Was Munro’s question really about “foreign” people, or “brown” people? Did he intend, or was he really unaware, that his question fed racist stereotypes and a polarizing “us vs. them” narrative? Is he truly unaware of the numerous studies indicating that illegal immigrants actually don’t take jobs away from Americans? Or, as Pia Orrenius, senior economist for the Federal Reserve Bank of Dallas, reportedly has suggested, that the real question among most economists is why the impact of the nation’s illegal immigrants on the labor market is so small.
Rather than helping to further understanding about the policy being announced, Munro engaged in exactly the kind of provocative-for-the-sake-of-it “journalism” that cheapens our national debate on important issues, contributing to a more polarized, less informed, un-civil society at exactly the time we need more engagement from the American people, not less.

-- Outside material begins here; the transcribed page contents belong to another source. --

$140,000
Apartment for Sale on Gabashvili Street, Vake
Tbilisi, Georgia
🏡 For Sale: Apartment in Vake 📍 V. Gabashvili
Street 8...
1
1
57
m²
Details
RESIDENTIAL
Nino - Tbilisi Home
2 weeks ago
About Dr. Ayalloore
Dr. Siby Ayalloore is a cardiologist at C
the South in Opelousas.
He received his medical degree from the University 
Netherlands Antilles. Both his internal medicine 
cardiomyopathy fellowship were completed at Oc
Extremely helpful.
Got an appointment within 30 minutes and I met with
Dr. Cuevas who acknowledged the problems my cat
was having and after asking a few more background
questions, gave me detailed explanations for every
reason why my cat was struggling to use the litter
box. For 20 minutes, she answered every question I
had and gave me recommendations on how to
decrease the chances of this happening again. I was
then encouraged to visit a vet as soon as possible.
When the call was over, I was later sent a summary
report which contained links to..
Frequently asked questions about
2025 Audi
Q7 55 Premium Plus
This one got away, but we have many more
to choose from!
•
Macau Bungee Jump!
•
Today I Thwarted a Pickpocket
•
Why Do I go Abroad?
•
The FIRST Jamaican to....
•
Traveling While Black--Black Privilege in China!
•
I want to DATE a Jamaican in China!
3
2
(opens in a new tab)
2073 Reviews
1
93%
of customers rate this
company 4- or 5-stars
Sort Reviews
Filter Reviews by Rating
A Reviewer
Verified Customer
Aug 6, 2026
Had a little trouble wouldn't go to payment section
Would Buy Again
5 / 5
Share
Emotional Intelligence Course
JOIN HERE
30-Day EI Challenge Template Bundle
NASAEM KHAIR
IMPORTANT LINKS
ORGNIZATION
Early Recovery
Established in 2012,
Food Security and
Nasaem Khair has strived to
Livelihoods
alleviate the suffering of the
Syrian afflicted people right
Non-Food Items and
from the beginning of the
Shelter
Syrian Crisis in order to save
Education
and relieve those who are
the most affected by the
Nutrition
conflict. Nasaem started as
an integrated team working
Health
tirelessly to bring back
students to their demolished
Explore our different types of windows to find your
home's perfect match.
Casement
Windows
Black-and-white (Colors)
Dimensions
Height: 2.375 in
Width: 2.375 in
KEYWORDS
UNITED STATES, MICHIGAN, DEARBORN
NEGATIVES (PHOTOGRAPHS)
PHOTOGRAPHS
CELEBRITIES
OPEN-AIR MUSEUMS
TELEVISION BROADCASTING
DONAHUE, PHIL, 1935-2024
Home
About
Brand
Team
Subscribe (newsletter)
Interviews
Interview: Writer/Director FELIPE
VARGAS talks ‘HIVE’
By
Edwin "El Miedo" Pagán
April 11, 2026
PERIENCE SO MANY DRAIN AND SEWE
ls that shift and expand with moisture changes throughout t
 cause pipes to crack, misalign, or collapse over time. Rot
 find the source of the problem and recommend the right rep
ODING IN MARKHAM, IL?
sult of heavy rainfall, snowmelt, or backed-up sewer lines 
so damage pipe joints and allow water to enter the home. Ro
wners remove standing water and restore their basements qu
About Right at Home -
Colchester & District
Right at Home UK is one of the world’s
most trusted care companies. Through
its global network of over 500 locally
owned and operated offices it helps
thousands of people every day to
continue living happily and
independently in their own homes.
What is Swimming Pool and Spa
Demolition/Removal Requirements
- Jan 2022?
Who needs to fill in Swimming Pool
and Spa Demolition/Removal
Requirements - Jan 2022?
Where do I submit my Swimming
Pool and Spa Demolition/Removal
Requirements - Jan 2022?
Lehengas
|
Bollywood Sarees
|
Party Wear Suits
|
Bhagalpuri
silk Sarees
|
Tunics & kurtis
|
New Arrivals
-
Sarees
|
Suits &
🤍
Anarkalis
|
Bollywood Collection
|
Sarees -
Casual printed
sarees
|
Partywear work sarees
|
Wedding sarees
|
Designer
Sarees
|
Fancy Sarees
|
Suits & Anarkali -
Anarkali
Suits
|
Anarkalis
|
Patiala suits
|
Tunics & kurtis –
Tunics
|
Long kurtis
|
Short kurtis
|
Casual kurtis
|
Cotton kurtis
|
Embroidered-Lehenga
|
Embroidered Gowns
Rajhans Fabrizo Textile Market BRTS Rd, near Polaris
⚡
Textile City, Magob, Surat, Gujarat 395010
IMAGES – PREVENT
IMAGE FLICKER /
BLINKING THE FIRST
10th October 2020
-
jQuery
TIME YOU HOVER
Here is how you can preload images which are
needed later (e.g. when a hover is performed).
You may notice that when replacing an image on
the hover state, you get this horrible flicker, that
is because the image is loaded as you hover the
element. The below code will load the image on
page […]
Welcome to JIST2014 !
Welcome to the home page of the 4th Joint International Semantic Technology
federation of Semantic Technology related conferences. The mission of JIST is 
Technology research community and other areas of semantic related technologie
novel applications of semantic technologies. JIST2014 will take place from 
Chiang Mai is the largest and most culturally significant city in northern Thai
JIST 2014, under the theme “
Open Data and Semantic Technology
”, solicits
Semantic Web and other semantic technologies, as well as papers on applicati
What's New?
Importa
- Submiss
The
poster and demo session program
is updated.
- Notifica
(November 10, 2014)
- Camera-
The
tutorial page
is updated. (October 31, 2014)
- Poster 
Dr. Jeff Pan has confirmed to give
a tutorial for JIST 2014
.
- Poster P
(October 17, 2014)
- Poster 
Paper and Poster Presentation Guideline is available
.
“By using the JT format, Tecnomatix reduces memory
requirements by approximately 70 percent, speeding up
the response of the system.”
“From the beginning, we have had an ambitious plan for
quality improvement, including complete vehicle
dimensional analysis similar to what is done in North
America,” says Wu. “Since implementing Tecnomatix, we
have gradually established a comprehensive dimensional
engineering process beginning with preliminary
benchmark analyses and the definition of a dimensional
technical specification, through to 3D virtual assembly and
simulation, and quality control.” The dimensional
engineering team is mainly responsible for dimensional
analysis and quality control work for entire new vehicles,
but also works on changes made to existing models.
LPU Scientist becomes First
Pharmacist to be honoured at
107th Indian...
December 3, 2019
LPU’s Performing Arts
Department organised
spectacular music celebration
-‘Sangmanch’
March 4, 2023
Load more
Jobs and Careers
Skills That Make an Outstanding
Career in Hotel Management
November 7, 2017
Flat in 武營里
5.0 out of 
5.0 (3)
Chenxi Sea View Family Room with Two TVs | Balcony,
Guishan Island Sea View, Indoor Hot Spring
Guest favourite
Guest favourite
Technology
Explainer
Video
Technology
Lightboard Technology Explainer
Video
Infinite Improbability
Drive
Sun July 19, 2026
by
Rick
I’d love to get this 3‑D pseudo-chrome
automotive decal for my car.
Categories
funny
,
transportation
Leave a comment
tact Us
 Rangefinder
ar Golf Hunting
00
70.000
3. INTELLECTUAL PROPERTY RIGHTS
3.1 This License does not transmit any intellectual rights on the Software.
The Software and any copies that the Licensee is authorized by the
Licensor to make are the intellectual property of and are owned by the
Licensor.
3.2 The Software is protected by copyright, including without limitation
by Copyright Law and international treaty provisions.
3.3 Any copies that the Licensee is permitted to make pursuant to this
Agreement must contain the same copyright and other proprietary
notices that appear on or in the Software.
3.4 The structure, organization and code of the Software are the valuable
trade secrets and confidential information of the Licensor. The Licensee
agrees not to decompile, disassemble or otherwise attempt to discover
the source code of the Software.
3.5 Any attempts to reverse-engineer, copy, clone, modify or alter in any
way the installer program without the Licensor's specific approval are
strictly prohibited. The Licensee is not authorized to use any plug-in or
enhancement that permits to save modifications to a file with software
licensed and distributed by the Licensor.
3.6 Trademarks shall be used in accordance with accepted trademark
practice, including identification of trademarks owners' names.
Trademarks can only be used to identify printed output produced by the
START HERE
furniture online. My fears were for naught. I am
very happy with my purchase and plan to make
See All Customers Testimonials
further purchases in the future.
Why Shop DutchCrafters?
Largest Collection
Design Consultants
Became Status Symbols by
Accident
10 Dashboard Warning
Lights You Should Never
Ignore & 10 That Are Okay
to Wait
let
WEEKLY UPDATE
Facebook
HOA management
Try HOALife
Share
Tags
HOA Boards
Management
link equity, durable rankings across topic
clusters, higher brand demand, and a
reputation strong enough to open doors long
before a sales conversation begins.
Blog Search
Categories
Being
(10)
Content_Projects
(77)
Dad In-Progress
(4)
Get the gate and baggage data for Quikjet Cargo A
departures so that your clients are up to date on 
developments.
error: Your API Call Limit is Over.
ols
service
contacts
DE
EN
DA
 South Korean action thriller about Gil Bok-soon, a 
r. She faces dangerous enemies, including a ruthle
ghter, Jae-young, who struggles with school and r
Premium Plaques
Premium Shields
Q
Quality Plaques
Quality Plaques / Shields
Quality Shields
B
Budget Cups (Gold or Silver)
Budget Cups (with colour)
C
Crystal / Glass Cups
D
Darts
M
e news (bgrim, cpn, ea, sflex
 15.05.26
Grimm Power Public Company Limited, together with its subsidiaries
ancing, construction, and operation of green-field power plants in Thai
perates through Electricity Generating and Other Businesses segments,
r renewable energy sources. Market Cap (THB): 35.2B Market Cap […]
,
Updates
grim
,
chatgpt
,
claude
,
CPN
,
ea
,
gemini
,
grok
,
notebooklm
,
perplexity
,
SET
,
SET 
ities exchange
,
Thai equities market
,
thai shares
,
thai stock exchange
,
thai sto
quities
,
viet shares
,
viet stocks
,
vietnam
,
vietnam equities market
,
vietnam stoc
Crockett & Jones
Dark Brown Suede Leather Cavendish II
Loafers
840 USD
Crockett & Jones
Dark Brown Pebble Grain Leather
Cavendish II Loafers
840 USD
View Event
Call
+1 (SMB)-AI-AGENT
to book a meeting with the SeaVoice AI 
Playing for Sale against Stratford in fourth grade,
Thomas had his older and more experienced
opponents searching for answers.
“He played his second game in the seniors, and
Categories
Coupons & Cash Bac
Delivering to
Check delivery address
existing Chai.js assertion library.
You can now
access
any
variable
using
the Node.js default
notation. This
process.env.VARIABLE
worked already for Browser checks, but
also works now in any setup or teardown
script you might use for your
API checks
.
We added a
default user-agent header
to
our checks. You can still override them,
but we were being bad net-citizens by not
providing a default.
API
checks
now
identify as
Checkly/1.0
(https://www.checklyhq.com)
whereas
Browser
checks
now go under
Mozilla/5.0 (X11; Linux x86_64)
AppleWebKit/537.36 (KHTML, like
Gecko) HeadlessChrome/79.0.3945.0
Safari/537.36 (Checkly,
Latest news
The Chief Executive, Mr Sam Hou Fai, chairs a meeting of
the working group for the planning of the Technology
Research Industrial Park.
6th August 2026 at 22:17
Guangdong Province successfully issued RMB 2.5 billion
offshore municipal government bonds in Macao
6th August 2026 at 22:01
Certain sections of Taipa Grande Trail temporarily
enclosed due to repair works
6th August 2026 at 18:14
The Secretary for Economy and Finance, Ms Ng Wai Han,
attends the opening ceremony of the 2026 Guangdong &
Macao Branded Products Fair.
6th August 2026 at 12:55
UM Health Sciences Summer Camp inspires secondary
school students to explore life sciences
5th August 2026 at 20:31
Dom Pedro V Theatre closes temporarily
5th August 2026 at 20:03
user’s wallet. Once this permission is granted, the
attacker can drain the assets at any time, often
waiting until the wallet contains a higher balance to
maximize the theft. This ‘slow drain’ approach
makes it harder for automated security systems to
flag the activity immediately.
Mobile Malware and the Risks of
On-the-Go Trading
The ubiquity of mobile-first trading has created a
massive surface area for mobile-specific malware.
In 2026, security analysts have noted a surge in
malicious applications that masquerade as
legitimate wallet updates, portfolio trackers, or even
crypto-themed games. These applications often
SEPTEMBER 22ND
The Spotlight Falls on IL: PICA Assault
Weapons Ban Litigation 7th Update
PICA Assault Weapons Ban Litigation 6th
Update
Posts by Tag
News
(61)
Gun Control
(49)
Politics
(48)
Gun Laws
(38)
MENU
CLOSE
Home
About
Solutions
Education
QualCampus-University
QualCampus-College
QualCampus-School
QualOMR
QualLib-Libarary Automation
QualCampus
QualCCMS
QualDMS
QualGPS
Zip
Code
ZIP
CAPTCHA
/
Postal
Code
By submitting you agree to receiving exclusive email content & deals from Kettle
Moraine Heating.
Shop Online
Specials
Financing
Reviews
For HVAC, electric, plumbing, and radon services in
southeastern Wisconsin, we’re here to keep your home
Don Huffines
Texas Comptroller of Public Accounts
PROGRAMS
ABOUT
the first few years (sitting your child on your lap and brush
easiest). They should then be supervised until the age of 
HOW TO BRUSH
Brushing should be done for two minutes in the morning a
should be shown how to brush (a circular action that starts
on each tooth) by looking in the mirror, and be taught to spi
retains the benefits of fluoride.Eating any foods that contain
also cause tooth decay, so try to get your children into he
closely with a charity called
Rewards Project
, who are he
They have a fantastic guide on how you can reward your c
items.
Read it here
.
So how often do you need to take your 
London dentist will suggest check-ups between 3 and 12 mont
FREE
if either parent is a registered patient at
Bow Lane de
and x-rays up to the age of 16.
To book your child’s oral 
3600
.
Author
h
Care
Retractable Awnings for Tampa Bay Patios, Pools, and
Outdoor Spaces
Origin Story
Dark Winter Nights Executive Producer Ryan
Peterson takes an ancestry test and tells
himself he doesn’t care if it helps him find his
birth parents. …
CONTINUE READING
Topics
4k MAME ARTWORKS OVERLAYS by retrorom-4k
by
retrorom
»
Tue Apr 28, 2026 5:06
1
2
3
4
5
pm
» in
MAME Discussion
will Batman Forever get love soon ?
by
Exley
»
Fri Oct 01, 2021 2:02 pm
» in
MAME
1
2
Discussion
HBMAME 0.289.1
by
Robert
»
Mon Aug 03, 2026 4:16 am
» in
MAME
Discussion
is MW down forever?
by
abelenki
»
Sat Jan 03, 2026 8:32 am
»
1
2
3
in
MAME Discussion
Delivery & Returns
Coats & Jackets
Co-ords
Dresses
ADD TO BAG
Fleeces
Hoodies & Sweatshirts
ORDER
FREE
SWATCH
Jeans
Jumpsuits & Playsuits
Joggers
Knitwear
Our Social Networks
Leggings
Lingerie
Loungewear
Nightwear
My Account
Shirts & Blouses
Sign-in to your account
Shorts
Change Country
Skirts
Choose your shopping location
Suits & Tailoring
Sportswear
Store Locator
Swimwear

Two recent reports show that we have become more polarized along partisan lines and the costs of an increasingly un-civil American society. According to a Pew study examining polarization of American values, while our core values have remained consistent, they have become increasingly polarized along partisan lines, more so than divides “such as race, ethnicity, gender, class and religion.”
In its third annual poll examining civility in America, Weber Shandwick, Powell Tate and KRC Research found that not only do 63 percent of Americans see incivility as a major problem, Americans are also tuning out politics, government and the media because of it.
The study also found that 62 percent say the tone of media is uncivil and that 82 percent believe the media is more interested in controversy than facts. Taken together, these studies suggest that incivility is stifling meaningful debate, sending both camps into their separate corners, increasingly unable to work together to solve problems.
Our polarized, uncivil state also stifles our ability to talk openly and honestly about racism in America. Some recognized the obvious racial implications in Munro’s interruptions, while others called it “tough journalism,” uncivilly accusing anyone raising the point as a “race-baiter.” But are we really to believe that a journalist covering the Obama White House was unaware of the cultural implications or the potential backlash of America’s first black president being the only president to be interrupted both during a Rose Garden press event and State of the Union address?
Time and again the right wing has labeled President Obama as “divisive” and right-wing and some mainstream media continue to depict African-American men as angry and scary (as Bill Maher so effectively pointed out on his show last week) rather than professional, hard-working or loving. Yet, as he has done so many times before, during that offensive exchange, Obama responded firmly and respectfully to both interruptions, affording Munro the courtesy of referring to him as “Sir,” and, without raising his voice or moderating his tone, told him to wait until he had finished his statement before asking questions.
Neither civility nor incivility should be used to prevent tough questions from being posed or answered.